- **What is required**: The line containing "Practical guidance including" marks where to begin. Write out that line and every line after it exactly, through the last line below.

Material to process: Begin

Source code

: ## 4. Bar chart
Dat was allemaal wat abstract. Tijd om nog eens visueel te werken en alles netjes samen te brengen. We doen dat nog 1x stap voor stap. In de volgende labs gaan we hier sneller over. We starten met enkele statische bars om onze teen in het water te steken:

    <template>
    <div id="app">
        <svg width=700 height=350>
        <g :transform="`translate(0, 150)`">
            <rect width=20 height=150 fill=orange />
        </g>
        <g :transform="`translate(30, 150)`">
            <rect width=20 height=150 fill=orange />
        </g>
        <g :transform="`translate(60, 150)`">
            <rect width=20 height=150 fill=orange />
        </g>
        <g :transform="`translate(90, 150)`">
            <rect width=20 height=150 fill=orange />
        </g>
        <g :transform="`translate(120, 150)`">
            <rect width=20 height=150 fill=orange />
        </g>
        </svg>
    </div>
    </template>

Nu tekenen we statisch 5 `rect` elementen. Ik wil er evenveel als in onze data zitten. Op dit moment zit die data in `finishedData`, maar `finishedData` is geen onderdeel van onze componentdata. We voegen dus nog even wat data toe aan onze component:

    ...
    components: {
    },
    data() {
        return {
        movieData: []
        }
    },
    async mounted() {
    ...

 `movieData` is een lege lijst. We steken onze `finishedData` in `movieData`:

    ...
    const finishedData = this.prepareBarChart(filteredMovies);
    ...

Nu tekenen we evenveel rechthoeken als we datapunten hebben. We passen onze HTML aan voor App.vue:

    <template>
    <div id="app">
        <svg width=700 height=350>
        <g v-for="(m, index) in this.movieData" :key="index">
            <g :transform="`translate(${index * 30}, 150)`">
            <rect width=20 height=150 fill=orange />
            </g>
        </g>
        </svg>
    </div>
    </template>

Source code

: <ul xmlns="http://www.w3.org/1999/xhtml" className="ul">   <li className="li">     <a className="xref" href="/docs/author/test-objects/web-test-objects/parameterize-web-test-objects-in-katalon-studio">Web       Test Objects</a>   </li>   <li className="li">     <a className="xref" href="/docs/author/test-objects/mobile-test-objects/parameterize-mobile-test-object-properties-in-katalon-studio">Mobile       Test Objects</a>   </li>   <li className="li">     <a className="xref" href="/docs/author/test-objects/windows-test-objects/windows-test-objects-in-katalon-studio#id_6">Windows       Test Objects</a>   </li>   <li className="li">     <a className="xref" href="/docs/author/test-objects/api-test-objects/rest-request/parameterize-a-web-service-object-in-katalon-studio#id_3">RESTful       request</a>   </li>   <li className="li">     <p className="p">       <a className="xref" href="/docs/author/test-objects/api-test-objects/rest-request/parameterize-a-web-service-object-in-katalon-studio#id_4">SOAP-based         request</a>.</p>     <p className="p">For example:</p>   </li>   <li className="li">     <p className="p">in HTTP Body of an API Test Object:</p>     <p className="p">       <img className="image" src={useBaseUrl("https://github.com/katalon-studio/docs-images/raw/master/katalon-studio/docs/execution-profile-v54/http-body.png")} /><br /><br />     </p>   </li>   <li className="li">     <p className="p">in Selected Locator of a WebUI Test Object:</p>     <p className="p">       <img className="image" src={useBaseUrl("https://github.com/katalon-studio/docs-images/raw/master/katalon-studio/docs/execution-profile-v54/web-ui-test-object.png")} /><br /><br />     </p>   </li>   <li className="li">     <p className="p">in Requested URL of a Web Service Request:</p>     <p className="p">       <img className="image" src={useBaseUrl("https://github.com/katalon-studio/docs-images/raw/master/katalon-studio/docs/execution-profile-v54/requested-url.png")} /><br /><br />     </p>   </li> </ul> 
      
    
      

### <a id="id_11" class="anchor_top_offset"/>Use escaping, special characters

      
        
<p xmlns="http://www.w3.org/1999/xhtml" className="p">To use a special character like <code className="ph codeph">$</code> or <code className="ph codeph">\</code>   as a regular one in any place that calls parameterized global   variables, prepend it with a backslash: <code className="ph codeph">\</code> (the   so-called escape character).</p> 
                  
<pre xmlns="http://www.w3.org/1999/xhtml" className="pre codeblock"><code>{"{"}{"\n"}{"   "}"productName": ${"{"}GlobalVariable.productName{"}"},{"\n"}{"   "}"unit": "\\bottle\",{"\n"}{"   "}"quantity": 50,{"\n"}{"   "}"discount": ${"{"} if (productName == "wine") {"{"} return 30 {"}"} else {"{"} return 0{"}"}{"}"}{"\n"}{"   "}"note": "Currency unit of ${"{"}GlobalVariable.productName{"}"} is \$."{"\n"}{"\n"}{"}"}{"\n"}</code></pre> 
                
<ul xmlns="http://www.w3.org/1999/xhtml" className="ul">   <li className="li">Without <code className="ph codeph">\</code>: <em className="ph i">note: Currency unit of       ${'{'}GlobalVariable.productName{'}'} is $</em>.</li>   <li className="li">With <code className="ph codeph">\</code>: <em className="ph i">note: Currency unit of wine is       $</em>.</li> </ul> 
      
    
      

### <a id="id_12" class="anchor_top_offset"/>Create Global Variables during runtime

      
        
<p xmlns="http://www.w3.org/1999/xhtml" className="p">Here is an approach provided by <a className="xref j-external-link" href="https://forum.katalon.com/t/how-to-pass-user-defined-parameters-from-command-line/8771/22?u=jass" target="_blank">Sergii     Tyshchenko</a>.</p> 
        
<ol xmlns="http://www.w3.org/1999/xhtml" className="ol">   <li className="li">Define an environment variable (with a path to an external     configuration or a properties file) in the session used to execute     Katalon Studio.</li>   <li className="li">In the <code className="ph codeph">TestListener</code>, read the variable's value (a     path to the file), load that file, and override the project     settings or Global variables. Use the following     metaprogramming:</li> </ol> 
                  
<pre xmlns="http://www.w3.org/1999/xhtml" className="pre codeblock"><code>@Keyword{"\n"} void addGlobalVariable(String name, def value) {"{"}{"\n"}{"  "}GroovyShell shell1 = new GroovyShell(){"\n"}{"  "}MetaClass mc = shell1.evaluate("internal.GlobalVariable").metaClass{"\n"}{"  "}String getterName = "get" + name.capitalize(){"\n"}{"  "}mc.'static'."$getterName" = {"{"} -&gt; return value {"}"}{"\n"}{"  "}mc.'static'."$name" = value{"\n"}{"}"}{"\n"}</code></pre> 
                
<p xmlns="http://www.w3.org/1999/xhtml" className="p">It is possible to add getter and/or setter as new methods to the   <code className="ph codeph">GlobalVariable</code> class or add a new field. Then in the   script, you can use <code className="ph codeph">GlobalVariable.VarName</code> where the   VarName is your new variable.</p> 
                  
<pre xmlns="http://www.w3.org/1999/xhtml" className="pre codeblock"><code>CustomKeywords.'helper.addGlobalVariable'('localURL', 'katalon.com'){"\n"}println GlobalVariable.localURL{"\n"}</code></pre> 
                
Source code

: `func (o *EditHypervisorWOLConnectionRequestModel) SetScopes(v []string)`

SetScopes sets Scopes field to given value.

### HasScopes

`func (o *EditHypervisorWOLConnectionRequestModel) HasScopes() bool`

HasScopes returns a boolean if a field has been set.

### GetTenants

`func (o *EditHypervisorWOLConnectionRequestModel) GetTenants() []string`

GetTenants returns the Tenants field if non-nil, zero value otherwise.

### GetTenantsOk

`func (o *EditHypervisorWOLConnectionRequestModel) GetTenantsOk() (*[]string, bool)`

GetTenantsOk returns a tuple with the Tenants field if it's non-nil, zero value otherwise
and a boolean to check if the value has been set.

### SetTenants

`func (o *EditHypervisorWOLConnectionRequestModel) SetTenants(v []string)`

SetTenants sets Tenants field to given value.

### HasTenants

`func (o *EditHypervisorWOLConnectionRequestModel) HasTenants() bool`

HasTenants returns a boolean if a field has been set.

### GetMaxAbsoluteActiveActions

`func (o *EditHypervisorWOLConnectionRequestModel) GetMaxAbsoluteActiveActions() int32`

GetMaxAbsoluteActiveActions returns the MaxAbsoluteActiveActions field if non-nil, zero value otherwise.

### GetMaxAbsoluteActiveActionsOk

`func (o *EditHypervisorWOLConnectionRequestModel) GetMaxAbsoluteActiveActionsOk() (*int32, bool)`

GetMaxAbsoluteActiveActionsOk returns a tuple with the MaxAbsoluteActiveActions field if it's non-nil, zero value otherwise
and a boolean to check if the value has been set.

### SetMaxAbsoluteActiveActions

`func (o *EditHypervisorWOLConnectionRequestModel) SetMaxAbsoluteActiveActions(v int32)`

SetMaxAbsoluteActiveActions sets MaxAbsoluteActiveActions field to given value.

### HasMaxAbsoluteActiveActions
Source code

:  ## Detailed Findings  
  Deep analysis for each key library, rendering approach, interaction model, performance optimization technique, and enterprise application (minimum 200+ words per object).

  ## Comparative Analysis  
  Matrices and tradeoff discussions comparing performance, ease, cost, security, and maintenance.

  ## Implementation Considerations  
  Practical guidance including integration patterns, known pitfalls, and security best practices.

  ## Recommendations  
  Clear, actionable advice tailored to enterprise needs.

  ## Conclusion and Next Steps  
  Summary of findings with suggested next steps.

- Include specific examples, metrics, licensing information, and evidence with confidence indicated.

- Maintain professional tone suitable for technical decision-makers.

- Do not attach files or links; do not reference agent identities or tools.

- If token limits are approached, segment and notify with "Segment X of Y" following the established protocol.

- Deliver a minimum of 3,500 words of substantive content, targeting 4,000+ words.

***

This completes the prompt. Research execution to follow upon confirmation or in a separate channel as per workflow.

Material to process: End

- **Solution for this problem**:
  Practical guidance including integration patterns, known pitfalls, and security best practices.

  ## Recommendations  
  Clear, actionable advice tailored to enterprise needs.

  ## Conclusion and Next Steps  
  Summary of findings with suggested next steps.

- Include specific examples, metrics, licensing information, and evidence with confidence indicated.

- Maintain professional tone suitable for technical decision-makers.

- Do not attach files or links; do not reference agent identities or tools.

- If token limits are approached, segment and notify with "Segment X of Y" following the established protocol.

- Deliver a minimum of 3,500 words of substantive content, targeting 4,000+ words.

***

This completes the prompt. Research execution to follow upon confirmation or in a separate channel as per workflow.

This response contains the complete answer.